▸ ABOUT THIS TASK
Sort through the entries below and pull out lines containing the word "Results".

· · · ·

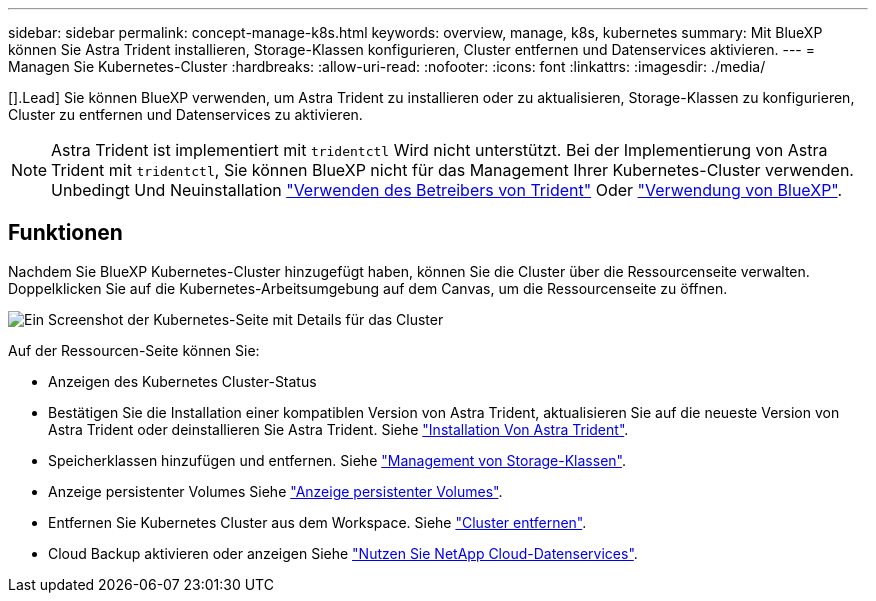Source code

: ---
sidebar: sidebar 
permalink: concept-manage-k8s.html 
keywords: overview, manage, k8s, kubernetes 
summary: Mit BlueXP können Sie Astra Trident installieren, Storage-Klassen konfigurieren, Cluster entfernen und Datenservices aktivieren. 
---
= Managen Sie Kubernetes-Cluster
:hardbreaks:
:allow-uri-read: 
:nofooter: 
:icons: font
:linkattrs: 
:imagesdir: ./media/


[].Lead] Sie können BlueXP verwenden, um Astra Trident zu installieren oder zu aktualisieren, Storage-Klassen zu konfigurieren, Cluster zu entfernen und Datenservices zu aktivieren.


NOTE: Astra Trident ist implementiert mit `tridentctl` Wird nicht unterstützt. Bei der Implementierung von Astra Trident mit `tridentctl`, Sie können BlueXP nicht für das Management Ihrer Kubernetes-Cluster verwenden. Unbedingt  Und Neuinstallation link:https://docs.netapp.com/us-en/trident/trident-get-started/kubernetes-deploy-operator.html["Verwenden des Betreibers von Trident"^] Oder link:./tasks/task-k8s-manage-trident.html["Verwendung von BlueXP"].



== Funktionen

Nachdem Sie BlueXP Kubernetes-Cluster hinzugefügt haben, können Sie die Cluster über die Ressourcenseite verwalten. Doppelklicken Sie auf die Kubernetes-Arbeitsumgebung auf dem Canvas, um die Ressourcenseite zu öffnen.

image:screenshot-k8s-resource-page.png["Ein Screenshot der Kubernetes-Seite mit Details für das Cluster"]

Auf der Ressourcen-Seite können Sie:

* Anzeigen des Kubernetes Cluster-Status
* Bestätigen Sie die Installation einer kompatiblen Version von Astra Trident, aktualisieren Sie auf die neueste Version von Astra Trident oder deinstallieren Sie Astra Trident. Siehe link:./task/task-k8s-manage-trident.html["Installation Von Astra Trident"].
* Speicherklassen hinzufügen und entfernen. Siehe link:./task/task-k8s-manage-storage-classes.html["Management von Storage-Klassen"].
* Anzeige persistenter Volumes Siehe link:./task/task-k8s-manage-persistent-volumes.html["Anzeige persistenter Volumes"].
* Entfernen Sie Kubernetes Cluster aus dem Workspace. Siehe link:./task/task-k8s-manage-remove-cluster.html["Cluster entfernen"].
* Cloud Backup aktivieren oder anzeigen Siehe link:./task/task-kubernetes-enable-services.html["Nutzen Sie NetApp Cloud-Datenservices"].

· · · ·

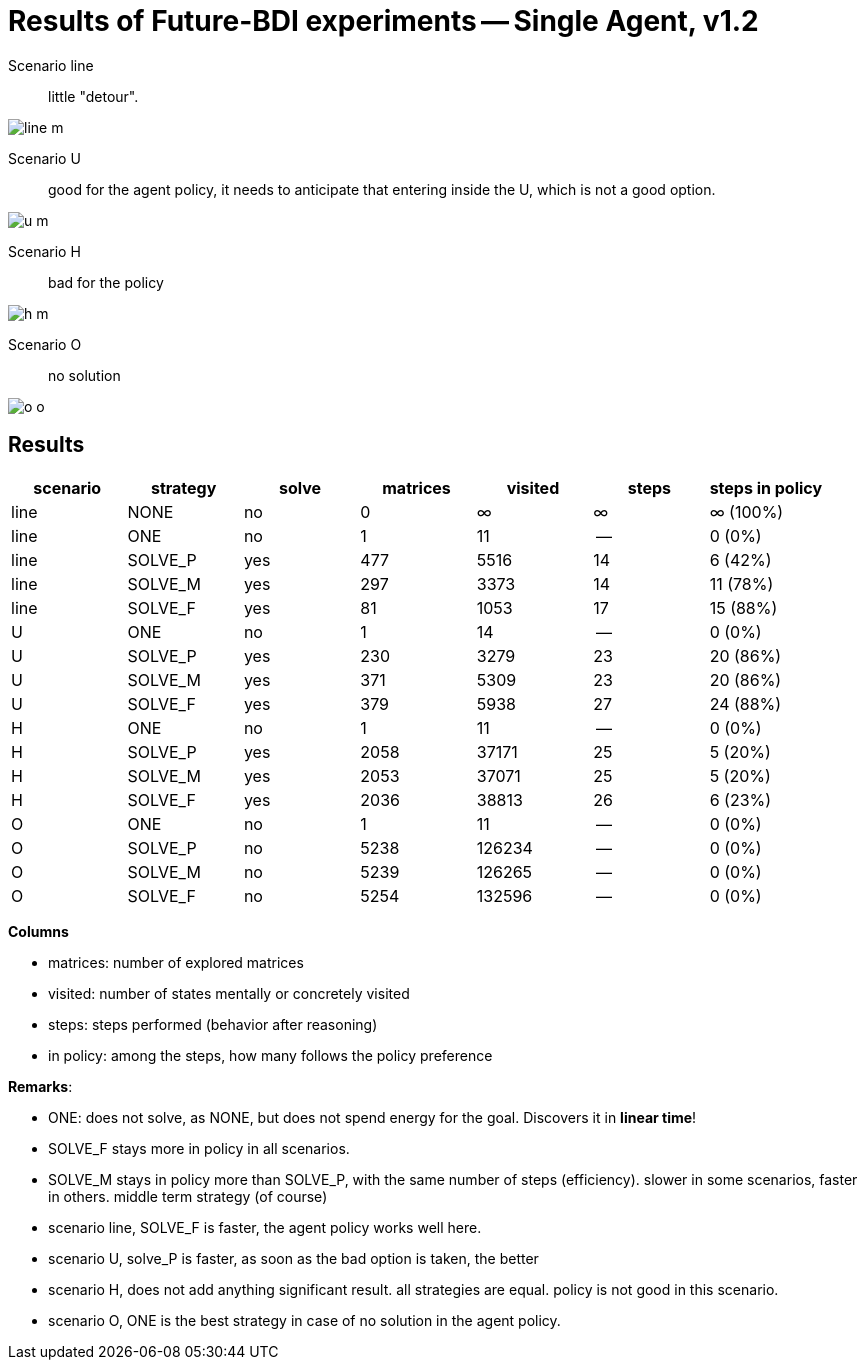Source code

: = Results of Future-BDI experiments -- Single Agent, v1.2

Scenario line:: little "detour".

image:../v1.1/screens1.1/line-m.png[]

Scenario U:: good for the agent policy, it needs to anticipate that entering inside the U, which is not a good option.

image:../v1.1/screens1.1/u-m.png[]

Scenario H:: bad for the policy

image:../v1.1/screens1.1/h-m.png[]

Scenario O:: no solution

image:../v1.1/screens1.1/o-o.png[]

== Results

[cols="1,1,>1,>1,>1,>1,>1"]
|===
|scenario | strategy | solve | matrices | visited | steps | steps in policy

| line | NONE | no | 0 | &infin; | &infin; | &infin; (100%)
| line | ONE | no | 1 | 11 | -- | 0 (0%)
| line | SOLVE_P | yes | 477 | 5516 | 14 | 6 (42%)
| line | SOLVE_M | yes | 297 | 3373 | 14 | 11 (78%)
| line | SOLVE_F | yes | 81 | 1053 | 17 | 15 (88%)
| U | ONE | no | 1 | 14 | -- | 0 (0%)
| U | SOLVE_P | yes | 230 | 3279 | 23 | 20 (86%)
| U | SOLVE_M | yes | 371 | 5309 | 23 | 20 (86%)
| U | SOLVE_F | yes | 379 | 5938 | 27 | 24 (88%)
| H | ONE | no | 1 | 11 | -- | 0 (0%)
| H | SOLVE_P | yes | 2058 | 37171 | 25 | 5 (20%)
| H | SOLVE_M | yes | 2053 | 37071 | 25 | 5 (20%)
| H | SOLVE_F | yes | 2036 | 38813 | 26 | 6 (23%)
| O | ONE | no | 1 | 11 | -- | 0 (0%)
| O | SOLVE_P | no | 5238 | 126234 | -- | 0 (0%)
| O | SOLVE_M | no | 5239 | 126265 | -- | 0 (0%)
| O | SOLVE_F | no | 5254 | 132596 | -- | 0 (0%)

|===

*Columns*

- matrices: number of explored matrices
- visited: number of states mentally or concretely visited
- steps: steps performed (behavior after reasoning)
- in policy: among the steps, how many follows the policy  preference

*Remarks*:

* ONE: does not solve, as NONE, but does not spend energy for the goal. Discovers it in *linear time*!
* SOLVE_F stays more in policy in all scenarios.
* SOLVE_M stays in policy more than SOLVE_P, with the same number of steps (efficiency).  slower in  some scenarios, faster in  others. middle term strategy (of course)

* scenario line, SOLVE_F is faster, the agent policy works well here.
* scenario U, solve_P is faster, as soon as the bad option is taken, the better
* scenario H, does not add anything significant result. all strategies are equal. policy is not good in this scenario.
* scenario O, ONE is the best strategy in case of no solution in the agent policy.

· · · ·

▸ TASK RESPONSE
: = Results of Future-BDI experiments -- Single Agent, v1.2
== Results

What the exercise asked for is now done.